Statistical inference is a crucial step in gleaning insights from experimental / observational data to build better physics models to describe our universe. Whether it is to unravel the mysteries of what is happening in the interior of neutron stars, or to uncover the secrets about virtual Higgs bosons, precise inference requires a careful consideration of all sources of systemic uncertainties. Did we discover a new particle, or did we just discover a miscalibration of the detector? Such complex data analysis has traditionally involved multiple stages of lossy dimensionality reduction and simplifying assumptions in order to make the final inference feasible. This talk brings together Bayesians and frequentists in our quest for high-dimensional statistical inference to maximally leverage the collected data as well as prior physics knowledge to perform near-optimal and uncertainty-aware parameter inference.

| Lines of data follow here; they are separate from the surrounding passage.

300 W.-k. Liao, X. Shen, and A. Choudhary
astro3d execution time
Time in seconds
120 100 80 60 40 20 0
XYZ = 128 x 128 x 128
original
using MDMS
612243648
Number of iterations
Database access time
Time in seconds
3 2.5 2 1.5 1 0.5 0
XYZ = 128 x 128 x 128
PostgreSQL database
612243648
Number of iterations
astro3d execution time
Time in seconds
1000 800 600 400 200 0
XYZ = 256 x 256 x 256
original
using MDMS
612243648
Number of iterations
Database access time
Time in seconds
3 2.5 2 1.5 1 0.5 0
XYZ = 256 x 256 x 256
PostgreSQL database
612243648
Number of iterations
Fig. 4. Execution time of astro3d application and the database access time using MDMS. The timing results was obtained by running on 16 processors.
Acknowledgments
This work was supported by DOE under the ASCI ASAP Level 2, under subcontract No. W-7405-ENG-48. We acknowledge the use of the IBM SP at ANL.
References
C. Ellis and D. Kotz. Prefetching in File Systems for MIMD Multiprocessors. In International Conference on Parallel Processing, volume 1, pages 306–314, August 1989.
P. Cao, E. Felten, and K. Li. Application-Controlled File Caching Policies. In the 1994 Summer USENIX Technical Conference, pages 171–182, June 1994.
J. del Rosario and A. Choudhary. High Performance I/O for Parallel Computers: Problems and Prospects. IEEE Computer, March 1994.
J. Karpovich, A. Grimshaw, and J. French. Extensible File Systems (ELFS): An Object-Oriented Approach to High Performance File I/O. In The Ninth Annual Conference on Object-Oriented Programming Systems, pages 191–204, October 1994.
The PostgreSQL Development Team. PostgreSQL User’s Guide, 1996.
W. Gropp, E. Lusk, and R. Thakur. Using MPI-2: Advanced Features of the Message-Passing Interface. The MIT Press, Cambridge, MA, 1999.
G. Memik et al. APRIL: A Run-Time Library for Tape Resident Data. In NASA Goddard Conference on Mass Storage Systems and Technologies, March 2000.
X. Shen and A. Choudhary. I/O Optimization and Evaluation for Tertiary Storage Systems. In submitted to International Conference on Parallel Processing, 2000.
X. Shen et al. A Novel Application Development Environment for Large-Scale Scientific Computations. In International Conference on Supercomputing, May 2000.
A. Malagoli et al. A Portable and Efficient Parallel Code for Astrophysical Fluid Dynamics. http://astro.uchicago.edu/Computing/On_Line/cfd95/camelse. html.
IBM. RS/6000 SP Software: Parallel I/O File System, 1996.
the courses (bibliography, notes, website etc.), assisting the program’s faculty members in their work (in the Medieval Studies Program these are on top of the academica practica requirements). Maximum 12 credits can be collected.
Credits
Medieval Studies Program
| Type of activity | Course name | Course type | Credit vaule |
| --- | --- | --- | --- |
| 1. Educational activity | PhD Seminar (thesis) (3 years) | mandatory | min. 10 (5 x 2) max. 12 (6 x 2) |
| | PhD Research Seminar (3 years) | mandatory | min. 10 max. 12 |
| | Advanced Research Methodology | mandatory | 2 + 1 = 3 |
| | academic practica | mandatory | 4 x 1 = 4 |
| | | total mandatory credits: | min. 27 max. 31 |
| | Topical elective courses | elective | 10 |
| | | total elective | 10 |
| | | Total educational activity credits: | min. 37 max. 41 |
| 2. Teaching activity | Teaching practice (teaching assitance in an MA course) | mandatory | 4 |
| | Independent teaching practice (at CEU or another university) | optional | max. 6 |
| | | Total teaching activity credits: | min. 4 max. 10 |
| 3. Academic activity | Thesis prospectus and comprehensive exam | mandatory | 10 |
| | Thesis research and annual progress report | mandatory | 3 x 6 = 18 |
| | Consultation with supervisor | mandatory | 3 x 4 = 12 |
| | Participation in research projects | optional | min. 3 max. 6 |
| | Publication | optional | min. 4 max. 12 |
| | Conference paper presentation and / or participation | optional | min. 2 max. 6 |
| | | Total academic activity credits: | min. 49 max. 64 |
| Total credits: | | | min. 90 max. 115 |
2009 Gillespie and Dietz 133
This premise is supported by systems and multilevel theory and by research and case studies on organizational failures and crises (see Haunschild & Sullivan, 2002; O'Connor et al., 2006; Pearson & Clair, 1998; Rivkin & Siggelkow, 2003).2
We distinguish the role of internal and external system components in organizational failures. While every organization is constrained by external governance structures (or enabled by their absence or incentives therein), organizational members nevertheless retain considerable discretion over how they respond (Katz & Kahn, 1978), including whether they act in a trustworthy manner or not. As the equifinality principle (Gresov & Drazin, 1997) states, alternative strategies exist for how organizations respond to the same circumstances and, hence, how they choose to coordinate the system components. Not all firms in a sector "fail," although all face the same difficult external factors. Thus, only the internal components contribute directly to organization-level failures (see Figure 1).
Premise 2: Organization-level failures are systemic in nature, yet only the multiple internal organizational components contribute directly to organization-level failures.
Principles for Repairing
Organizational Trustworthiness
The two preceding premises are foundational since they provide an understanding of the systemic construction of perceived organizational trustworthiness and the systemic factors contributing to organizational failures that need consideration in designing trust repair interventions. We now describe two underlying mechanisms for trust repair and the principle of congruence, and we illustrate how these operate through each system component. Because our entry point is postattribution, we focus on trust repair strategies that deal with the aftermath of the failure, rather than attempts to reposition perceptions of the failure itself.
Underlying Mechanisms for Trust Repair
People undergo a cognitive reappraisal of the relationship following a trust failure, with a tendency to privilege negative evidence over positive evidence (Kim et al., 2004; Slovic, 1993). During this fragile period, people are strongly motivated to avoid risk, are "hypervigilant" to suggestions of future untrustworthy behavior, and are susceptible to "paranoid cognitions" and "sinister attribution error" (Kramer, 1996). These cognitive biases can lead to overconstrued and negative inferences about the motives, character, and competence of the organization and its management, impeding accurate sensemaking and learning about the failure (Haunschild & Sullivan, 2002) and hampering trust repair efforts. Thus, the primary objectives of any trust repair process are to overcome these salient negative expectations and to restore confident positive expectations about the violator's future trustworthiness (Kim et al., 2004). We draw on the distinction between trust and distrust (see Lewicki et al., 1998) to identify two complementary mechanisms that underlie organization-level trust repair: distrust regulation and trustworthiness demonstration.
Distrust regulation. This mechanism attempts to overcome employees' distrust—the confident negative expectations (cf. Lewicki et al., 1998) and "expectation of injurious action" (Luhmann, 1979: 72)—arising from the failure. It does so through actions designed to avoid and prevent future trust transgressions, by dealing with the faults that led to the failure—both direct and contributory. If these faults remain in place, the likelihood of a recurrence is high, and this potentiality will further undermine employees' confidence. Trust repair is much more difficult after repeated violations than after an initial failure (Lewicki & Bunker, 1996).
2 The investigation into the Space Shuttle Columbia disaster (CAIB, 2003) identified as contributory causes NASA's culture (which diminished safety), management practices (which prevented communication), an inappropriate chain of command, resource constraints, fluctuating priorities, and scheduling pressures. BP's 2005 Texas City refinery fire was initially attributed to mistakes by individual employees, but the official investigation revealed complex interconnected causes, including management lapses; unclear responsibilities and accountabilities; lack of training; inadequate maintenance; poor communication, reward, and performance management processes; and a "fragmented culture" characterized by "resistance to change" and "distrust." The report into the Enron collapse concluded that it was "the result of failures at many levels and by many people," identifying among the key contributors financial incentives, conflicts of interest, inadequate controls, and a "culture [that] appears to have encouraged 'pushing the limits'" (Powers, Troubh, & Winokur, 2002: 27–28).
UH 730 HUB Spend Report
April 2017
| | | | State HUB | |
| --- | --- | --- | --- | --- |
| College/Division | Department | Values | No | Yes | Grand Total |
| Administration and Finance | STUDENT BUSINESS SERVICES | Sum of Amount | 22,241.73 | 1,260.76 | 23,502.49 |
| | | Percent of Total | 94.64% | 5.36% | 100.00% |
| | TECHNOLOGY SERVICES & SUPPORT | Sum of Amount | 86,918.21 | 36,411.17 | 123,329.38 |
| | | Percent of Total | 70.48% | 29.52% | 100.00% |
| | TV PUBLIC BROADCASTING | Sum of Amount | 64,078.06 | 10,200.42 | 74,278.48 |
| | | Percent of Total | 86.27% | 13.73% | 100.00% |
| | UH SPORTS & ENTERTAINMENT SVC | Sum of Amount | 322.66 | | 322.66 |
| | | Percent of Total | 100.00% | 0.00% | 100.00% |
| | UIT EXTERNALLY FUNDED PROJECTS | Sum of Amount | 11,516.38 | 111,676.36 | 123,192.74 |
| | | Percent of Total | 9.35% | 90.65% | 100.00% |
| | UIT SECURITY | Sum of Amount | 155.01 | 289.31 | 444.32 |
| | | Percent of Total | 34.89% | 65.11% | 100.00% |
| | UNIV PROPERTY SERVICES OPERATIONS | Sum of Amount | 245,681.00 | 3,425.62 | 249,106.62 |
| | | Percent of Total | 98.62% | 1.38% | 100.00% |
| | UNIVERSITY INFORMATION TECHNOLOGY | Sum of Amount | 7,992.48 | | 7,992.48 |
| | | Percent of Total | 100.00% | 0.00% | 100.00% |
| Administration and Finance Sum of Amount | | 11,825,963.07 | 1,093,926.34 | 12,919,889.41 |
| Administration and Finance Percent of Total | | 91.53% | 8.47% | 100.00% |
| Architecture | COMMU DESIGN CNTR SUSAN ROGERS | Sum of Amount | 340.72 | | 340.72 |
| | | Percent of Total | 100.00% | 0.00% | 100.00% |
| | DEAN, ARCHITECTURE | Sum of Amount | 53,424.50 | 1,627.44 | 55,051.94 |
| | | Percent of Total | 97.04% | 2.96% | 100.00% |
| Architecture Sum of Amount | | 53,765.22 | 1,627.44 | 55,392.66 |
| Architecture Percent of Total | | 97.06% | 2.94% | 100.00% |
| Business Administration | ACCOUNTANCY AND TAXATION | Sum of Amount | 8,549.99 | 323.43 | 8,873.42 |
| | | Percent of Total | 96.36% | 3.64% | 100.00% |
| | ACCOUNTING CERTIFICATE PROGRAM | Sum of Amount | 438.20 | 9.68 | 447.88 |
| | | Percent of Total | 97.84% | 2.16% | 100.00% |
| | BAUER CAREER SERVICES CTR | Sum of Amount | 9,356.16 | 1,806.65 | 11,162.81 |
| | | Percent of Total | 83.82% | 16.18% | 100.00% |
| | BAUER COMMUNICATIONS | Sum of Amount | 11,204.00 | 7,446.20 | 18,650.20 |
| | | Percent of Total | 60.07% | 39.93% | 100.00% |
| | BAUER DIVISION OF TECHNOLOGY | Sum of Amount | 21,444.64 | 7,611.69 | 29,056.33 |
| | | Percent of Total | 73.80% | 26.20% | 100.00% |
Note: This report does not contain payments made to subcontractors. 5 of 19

I will talk about a use case in Bayesian inference for neutron star astrophysics as well as a frequentist case for measuring the Higgs width, where we see a dramatic improvement in precision and interpretability with machine learning.
Bio
Dr. Aishik Ghosh is a researcher at UC Irvine and Berkeley Lab where he develops novel ML methods for particle and astrophysics. His current focus is on statistical inference, uncertainty quantification and debiasing, generative models and frugal AI. He obtained his PhD from the Université Paris-Saclay for developing simulation-based-inference methods and deploying the first deep generative model for fast simulation of the ATLAS detector. Aishik also works with the Organisation for Economic Co-operation and Development on matters of AI and science policy.